If Zombies Taught Epidemiology

Many people who are interested in the spread of infectious diseases have co-opted the zombie craze in order to emphasize key preparedness messages that are "common" to both, including the  CDC (I even have a CDC zombie hunter shirt).

One of the best known popular culture items in this social phenomena is the novel and movie World War Z which depicts an outbreak of an unknown infection that turns individuals into rabid zombies. There are many epidemiological points made in the movie but the one that I want to focus on regards who is susceptible to infection and who is immune. 

This is a major question in any outbreak and, just as in World War Z, figuring out the reason why is often a game-changing discovery. For example, in HIV there is a well known mutation that a portion of the populate harbors in CCR5, HIV's co-receptor, that can render one unable to be infected (see The Berlin patient). In a similar fashion, sickle cell trait confers resistance to malaria. 

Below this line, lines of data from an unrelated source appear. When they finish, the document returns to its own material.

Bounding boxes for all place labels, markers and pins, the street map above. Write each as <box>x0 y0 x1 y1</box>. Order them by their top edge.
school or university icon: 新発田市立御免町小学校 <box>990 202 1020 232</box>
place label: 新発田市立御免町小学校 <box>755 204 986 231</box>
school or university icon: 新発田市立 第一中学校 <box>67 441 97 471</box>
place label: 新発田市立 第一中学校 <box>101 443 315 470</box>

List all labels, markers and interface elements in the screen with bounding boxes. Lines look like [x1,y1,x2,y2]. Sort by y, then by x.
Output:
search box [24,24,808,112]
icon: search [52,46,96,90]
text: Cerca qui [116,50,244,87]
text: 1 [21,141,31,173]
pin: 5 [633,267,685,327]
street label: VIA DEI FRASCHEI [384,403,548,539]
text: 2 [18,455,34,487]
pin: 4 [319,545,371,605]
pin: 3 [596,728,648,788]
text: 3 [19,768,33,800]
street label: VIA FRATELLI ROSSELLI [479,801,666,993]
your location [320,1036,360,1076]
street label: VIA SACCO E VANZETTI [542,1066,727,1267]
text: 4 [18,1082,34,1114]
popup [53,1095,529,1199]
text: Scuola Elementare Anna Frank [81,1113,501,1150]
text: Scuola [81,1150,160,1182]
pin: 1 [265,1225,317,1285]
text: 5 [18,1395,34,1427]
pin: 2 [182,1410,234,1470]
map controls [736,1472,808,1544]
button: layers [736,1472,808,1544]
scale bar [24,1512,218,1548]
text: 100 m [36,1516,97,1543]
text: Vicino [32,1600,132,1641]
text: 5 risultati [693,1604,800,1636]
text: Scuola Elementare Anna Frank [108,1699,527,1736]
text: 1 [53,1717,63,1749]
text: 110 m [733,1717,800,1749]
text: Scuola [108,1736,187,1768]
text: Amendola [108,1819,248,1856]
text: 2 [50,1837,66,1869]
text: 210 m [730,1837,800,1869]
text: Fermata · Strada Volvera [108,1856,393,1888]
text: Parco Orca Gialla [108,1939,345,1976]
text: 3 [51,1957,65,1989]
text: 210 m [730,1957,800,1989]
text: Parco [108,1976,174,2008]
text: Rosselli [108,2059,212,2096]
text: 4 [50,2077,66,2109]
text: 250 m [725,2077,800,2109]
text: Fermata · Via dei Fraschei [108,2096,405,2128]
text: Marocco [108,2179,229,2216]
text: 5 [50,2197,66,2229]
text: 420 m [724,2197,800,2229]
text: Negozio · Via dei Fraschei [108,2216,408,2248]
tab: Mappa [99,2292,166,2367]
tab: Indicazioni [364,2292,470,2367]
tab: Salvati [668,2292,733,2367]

In the case of HIV, understanding the role of the CCR5 co-receptor led not only to The Berlin Patient's path-breaking bone marrow transplant, but to the development of the drug mariviroc. Mariviroc blocks CCR5 thwarting the ability to the virus to infect cells and is a component of modern HIV drug cocktails.

So, in the early days of an outbreak understanding who is being spared is as important as understanding who is being infected--a little bit of zombie pedagogy.